Trigger grimaced. Doctor Azol's fate might be one of the things that had given her a negative attitude towards plasmoids. With Mantelish, and Doctor Gess Fayle, Azol had been the third of the three big U-League boys in charge of the initial investigation on Harvest Moon. As she remembered it, it was Azol who discovered that plasmoids occasionally could be induced to absorb food. Almost any kind of food, it turned out, so long as it contained a sufficient quantity of protein. What had happened to Azol looked like a particularly unfortunate result of the discovery. It was assumed an untimely coronary had been the reason he had fallen helplessly into the feeding trough of one of the largest plasmoids. By the time he was found, all of him from the knees on up already had been absorbed.
"I meant your efforts to get them to work," she said.
Commissioner Tate looked at Mantelish. "You. tell her about that part of it," he suggested.
Mantelish shook his head. "I'd get too technical," he said resignedly. "I always do. At least they say so. You tell her."
But Holati Tate's eyes had shifted suddenly to the table. "Hey, now!" he said in a low voice.

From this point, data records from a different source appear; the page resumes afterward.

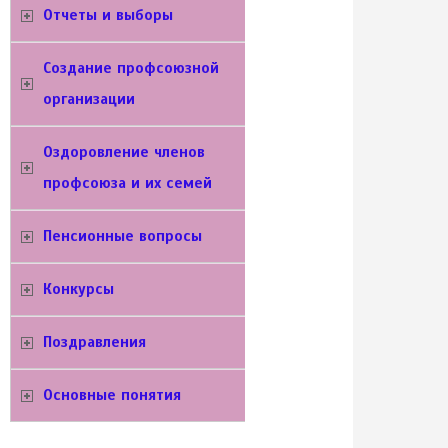
Отчеты и выборы
Создание профсоюзной
организации
Оздоровление членов
профсоюза и их семей
Пенсионные вопросы
Конкурсы
Поздравления
Основные понятия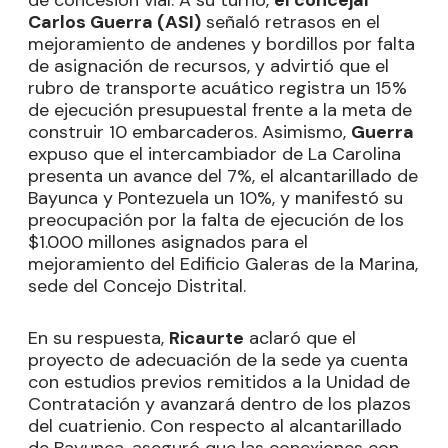
Carlos Guerra (ASI)
señaló retrasos en el
mejoramiento de andenes y bordillos por falta
de asignación de recursos, y advirtió que el
rubro de transporte acuático registra un 15%
de ejecución presupuestal frente a la meta de
construir 10 embarcaderos. Asimismo,
Guerra
expuso que el intercambiador de La Carolina
presenta un avance del 7%, el alcantarillado de
Bayunca y Pontezuela un 10%, y manifestó su
preocupación por la falta de ejecución de los
$1.000 millones asignados para el
mejoramiento del Edificio Galeras de la Marina,
sede del Concejo Distrital.
En su respuesta,
Ricaurte
aclaró que el
proyecto de adecuación de la sede ya cuenta
con estudios previos remitidos a la Unidad de
Contratación y avanzará dentro de los plazos
del cuatrienio. Con respecto al alcantarillado
de Bayunca, aseguró que las conexiones con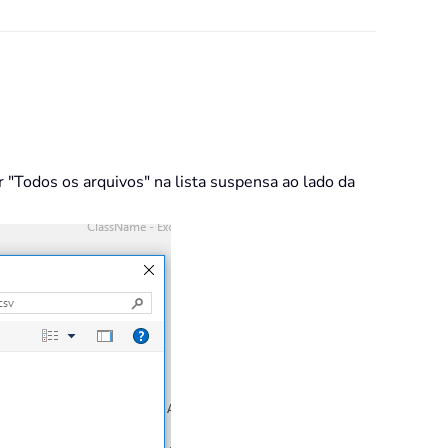
 "Todos os arquivos" na lista suspensa ao lado da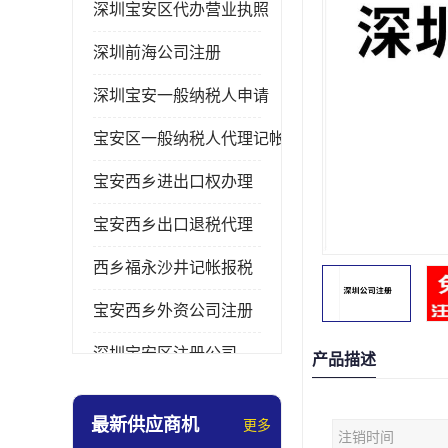
深圳宝安区代办营业执照
深圳前海公司注册
深圳宝安一般纳税人申请
宝安区一般纳税人代理记帐
宝安西乡进出口权办理
宝安西乡出口退税代理
西乡福永沙井记帐报税
宝安西乡外资公司注册
深圳宝安区注册公司
产品描述
宝安西乡办理营业执照
最新供应商机
更多
注销时间
深圳宝安记帐报税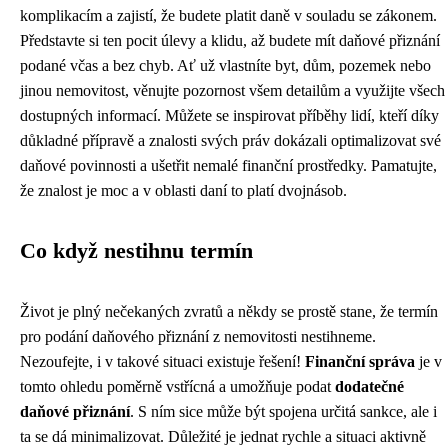
komplikacím a zajistí, že budete platit daně v souladu se zákonem.
Představte si ten pocit úlevy a klidu, až budete mít daňové přiznání
podané včas a bez chyb. Ať už vlastníte byt, dům, pozemek nebo
jinou nemovitost, věnujte pozornost všem detailům a využijte všech
dostupných informací. Můžete se inspirovat příběhy lidí, kteří díky
důkladné přípravě a znalosti svých práv dokázali optimalizovat své
daňové povinnosti a ušetřit nemalé finanční prostředky. Pamatujte,
že znalost je moc a v oblasti daní to platí dvojnásob.
Co když nestihnu termín
Život je plný nečekaných zvratů a někdy se prostě stane, že termín
pro podání daňového přiznání z nemovitosti nestihneme.
Nezoufejte, i v takové situaci existuje řešení!
Finanční správa
je v
tomto ohledu poměrně vstřícná a umožňuje podat
dodatečné
daňové přiznání
. S ním sice může být spojena určitá sankce, ale i
ta se dá minimalizovat. Důležité je jednat rychle a situaci aktivně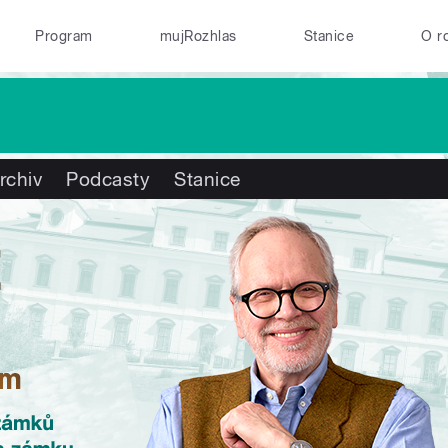
Program
mujRozhlas
Stanice
O r
rchiv
Podcasty
Stanice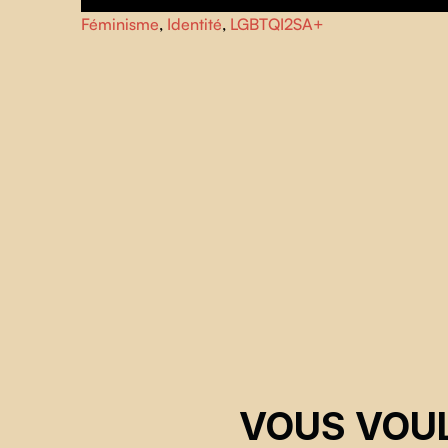
Une jeune écrivaine partage son expérience du coming-
Féminisme
,
Identité
,
LGBTQI2SA+
out en tant que femme pansexuelle.
VOUS VOUL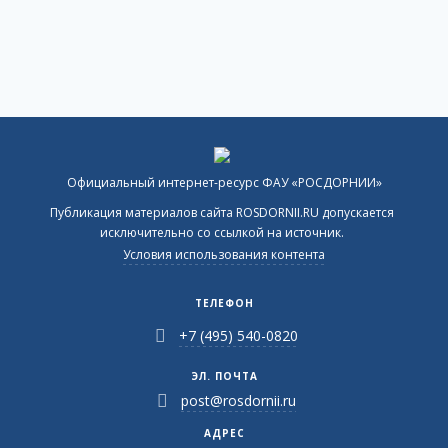
Официальный интернет-ресурс ФАУ «РОСДОРНИИ»
Публикация материалов сайта ROSDORNII.RU допускается
исключительно со ссылкой на источник.
Условия использования контента
ТЕЛЕФОН
+7 (495) 540-0820
ЭЛ. ПОЧТА
post@rosdornii.ru
АДРЕС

Trigger followed his gaze. After a moment she made a soft, sucking sound of alarmed distaste.
"Ugh!" she remarked. "It's moving!"
"So it is," Holati said.
"Towards me!" said Trigger. "I think—"
"Don't get startled. Mantelish!"
Mantelish already was coming up slowly behind Trigger's chair. "Don't move!" he cautioned her.
"Why not?" said Trigger.
"Hush, my dear." Mantelish laid a large, heavy hand on each of her shoulders and bore down slightly. "It's sensitive! This is very interesting. Very."
Perhaps it was. She kept watching the plasmoid. It had thinned out somewhat and was gliding very slowly but very steadily across the table. Definitely in her direction.
"Ho-ho!" said Mantelish in a thunderous murmur. "Perhaps it likes you, Trigger! Ho-ho!" He seemed immensely pleased.
"Well," Trigger said helplessly, "I don't like it!" She wriggled slightly under Mantelish's hands. "And I'd sooner get out of this chair!"
"Don't be childish, Trigger," said the professor annoyedly. "You're behaving as if it were, in some manner, offensive."
"It is," she said.
"Hush, my dear," Mantelish said absently, putting on a little more pressure. Trigger hushed resignedly. They watched. In about a minute, the gliding thing reached the edge of the table. Trigger gathered herself to duck out from under Mantelish's hands and go flying out of the chair if it looked as if the plasmoid was about to drop into her lap.
But it stopped. For a few seconds it lay motionless. Then it gradually raised its front end and began waving it gently back and forth in the air. At her, Trigger suspected.
"Yipes!" she said, horrified.
The front end sank back. The plasmoid lay still again. After a minute it was still lying still.
"Show's over for the moment, I guess," said the Commissioner.
"I'm afraid so," said Professor Mantelish. His big hands went away from Trigger's aching shoulders. "You startled it, Trigger!" he boomed at her accusingly.